◆ **Assignment**:
Each line that contains the word "when" is to be copied from the records below.
BEGIN
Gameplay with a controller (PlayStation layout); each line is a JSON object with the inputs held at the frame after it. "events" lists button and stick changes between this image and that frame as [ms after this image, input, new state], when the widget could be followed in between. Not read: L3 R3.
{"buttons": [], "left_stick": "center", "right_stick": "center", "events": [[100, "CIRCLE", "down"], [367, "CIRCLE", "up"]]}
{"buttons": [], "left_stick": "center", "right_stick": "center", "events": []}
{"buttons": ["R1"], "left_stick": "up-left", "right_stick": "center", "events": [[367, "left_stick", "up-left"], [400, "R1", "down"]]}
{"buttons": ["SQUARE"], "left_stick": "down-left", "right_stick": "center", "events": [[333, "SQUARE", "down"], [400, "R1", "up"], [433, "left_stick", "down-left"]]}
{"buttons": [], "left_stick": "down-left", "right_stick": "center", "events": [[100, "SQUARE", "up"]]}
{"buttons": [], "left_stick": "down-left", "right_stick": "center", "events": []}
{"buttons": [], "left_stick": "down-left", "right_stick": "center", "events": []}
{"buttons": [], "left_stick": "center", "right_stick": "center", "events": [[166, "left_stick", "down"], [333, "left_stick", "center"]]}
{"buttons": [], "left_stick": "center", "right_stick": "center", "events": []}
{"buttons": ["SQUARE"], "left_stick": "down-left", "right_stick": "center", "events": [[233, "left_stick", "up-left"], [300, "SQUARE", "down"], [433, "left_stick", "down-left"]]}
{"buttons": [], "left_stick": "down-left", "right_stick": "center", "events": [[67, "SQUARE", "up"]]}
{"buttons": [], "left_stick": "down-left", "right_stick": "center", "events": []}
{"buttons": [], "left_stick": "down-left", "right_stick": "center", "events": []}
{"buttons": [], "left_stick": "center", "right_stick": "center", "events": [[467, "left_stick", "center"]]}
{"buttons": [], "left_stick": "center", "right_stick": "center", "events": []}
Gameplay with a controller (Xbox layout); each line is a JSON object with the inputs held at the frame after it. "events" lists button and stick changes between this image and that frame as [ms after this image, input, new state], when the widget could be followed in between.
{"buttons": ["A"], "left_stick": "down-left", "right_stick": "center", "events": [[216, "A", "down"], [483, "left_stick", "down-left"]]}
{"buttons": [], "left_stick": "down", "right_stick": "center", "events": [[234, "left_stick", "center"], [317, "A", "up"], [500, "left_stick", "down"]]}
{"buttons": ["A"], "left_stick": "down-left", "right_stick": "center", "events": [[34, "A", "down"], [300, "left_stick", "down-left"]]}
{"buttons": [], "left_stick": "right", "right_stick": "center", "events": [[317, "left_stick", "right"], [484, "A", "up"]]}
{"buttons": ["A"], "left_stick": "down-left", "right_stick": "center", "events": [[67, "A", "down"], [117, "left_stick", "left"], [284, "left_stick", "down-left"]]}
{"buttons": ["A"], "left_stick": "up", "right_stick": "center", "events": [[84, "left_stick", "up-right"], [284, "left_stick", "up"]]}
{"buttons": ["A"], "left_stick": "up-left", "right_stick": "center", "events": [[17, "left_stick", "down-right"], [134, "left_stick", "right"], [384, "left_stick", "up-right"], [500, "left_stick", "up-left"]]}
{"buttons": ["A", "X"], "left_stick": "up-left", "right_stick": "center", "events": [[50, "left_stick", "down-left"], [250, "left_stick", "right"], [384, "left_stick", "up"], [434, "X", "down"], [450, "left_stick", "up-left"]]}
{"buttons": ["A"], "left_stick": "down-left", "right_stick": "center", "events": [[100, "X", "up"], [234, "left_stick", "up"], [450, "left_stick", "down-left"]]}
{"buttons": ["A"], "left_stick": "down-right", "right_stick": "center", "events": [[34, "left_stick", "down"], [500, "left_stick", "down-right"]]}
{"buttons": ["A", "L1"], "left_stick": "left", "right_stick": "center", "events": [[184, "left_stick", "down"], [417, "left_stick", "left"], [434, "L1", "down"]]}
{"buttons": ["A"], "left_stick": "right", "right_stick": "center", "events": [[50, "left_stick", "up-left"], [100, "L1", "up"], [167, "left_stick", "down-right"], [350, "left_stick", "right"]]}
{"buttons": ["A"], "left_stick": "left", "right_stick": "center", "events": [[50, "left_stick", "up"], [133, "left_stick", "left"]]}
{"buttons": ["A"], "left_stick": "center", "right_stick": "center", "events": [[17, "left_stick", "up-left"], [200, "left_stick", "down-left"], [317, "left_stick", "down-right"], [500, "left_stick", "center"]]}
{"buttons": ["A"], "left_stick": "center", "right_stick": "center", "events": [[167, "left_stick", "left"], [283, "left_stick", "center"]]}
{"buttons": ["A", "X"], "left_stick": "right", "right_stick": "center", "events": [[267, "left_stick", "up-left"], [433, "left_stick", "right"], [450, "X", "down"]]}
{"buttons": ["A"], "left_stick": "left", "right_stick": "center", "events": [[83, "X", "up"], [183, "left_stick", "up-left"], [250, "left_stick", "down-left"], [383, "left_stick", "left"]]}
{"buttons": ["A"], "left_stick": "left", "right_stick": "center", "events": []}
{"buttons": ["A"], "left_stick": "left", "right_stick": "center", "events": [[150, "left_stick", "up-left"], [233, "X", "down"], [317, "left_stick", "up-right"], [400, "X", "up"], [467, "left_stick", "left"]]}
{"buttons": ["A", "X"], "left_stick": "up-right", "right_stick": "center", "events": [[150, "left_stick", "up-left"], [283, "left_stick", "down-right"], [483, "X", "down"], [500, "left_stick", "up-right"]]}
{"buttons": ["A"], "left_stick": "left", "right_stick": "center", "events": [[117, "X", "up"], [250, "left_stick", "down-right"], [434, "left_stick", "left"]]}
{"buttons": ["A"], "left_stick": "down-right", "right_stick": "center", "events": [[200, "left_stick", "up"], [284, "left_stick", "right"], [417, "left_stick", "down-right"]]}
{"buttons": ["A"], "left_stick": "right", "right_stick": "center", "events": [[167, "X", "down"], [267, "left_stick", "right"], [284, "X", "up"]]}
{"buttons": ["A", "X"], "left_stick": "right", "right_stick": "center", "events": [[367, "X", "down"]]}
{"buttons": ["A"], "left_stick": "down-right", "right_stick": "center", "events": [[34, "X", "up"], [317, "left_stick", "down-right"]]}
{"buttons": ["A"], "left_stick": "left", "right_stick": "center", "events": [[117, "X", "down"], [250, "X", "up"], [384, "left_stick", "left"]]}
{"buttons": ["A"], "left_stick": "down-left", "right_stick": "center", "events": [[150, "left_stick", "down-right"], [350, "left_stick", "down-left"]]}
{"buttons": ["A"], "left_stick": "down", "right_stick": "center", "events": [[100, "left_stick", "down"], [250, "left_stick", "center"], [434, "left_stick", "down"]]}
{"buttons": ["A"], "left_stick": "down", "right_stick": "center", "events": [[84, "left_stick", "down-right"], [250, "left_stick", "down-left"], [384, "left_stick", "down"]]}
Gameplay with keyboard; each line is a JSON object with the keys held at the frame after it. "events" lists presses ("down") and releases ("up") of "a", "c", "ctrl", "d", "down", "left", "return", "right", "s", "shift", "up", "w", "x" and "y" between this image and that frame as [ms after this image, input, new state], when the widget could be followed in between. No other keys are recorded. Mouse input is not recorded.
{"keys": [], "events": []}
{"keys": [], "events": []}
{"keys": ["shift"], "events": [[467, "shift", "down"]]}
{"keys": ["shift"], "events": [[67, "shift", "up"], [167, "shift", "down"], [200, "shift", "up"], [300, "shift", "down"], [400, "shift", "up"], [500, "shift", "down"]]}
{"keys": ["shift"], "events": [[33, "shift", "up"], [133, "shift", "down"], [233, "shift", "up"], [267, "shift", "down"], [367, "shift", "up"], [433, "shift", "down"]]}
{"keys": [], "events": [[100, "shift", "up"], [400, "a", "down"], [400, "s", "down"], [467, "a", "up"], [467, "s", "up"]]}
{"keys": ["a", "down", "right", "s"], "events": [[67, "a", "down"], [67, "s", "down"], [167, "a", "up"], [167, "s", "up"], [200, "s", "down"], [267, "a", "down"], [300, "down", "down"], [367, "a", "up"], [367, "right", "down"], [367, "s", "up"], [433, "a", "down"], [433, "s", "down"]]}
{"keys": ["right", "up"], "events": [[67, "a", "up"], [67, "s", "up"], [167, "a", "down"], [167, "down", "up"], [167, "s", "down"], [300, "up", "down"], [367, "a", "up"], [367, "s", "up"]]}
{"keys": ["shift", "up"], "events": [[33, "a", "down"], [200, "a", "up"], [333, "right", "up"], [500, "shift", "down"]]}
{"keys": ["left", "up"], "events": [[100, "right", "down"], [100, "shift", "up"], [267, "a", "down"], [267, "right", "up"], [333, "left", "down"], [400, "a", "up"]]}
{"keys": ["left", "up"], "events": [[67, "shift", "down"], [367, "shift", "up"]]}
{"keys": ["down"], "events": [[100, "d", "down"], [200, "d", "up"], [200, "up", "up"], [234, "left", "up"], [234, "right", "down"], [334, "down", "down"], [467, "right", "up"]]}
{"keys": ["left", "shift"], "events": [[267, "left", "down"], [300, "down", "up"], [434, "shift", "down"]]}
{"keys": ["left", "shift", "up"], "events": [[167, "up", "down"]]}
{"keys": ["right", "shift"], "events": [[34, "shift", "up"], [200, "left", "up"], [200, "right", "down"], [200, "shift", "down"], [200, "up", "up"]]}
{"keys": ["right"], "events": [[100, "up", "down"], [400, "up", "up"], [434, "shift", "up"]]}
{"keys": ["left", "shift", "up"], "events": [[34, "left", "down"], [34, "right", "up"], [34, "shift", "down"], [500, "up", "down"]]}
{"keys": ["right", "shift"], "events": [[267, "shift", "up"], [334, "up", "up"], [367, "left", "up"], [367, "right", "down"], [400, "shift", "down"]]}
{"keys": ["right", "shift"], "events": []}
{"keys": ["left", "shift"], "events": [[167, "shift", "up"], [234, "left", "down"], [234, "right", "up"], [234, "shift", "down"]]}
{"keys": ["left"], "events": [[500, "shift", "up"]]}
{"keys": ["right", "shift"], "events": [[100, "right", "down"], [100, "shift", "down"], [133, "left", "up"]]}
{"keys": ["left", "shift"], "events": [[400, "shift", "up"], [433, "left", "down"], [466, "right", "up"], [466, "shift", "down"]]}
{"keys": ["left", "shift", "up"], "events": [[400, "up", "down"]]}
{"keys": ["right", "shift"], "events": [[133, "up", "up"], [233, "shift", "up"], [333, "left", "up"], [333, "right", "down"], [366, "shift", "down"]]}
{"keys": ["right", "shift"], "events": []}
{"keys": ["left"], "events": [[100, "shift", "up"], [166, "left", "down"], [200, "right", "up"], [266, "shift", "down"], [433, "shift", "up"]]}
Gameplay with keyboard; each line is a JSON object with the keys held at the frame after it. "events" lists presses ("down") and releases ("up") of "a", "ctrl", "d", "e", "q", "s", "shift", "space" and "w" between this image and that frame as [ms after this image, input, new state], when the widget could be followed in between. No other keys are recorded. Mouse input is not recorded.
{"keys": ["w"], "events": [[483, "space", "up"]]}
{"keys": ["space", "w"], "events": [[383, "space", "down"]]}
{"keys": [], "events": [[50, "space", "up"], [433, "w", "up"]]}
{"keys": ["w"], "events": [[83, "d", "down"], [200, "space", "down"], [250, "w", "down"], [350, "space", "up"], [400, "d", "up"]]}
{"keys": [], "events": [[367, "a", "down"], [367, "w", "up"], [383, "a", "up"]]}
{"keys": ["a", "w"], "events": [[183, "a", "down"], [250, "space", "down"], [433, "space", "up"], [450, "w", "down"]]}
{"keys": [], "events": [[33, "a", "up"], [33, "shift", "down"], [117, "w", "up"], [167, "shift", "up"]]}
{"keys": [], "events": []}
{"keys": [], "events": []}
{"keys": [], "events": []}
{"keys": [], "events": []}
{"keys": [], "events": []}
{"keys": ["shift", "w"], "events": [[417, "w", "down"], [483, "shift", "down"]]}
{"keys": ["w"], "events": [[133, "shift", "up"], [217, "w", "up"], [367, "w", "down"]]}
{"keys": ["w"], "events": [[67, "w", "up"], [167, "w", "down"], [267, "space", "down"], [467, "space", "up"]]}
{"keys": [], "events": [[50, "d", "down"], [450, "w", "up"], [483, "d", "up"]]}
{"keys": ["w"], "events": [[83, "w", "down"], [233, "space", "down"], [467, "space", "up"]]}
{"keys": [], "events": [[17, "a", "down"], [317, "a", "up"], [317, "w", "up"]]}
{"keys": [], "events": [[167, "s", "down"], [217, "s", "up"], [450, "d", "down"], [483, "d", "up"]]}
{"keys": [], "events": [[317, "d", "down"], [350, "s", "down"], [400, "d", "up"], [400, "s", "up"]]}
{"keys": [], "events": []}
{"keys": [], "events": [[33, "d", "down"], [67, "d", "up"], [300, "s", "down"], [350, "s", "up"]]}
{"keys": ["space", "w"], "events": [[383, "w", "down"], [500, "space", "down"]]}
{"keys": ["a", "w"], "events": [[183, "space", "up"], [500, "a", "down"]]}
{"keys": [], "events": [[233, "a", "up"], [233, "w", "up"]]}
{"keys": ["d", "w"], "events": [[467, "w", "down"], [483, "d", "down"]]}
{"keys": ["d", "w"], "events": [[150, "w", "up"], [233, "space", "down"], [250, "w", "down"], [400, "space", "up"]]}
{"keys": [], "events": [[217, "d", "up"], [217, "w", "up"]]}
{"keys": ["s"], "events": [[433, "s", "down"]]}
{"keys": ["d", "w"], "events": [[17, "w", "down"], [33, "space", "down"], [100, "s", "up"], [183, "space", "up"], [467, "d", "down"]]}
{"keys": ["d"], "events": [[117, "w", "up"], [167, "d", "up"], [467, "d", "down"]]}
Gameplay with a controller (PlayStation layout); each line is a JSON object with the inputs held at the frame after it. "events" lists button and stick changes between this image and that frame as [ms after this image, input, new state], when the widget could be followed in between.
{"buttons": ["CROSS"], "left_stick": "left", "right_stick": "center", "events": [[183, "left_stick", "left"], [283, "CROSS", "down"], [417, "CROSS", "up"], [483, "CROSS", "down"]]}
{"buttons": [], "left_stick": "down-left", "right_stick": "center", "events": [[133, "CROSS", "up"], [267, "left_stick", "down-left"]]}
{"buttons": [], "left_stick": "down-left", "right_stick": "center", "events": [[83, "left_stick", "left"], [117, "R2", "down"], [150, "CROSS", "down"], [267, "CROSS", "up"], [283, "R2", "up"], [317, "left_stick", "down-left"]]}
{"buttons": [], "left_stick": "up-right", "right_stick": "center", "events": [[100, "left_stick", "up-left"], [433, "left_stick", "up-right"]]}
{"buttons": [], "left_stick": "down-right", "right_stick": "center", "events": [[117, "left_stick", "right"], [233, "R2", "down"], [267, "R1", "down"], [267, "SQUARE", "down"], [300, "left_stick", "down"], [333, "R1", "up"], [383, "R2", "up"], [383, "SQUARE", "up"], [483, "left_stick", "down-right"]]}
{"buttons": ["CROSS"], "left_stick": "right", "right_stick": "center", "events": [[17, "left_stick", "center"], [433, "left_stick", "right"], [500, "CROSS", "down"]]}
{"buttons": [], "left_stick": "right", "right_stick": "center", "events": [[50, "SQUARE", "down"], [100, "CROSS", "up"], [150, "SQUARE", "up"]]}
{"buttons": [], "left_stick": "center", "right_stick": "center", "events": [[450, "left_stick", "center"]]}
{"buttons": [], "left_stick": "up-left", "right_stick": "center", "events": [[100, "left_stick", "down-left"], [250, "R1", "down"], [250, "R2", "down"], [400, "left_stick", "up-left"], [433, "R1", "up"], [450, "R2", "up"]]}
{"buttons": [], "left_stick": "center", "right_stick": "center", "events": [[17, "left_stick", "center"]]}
END
◆ **Answer to this problem**:
Gameplay with a controller (PlayStation layout); each line is a JSON object with the inputs held at the frame after it. "events" lists button and stick changes between this image and that frame as [ms after this image, input, new state], when the widget could be followed in between. Not read: L3 R3.
Gameplay with a controller (Xbox layout); each line is a JSON object with the inputs held at the frame after it. "events" lists button and stick changes between this image and that frame as [ms after this image, input, new state], when the widget could be followed in between.
Gameplay with keyboard; each line is a JSON object with the keys held at the frame after it. "events" lists presses ("down") and releases ("up") of "a", "c", "ctrl", "d", "down", "left", "return", "right", "s", "shift", "up", "w", "x" and "y" between this image and that frame as [ms after this image, input, new state], when the widget could be followed in between. No other keys are recorded. Mouse input is not recorded.
Gameplay with keyboard; each line is a JSON object with the keys held at the frame after it. "events" lists presses ("down") and releases ("up") of "a", "ctrl", "d", "e", "q", "s", "shift", "space" and "w" between this image and that frame as [ms after this image, input, new state], when the widget could be followed in between. No other keys are recorded. Mouse input is not recorded.
Gameplay with a controller (PlayStation layout); each line is a JSON object with the inputs held at the frame after it. "events" lists button and stick changes between this image and that frame as [ms after this image, input, new state], when the widget could be followed in between.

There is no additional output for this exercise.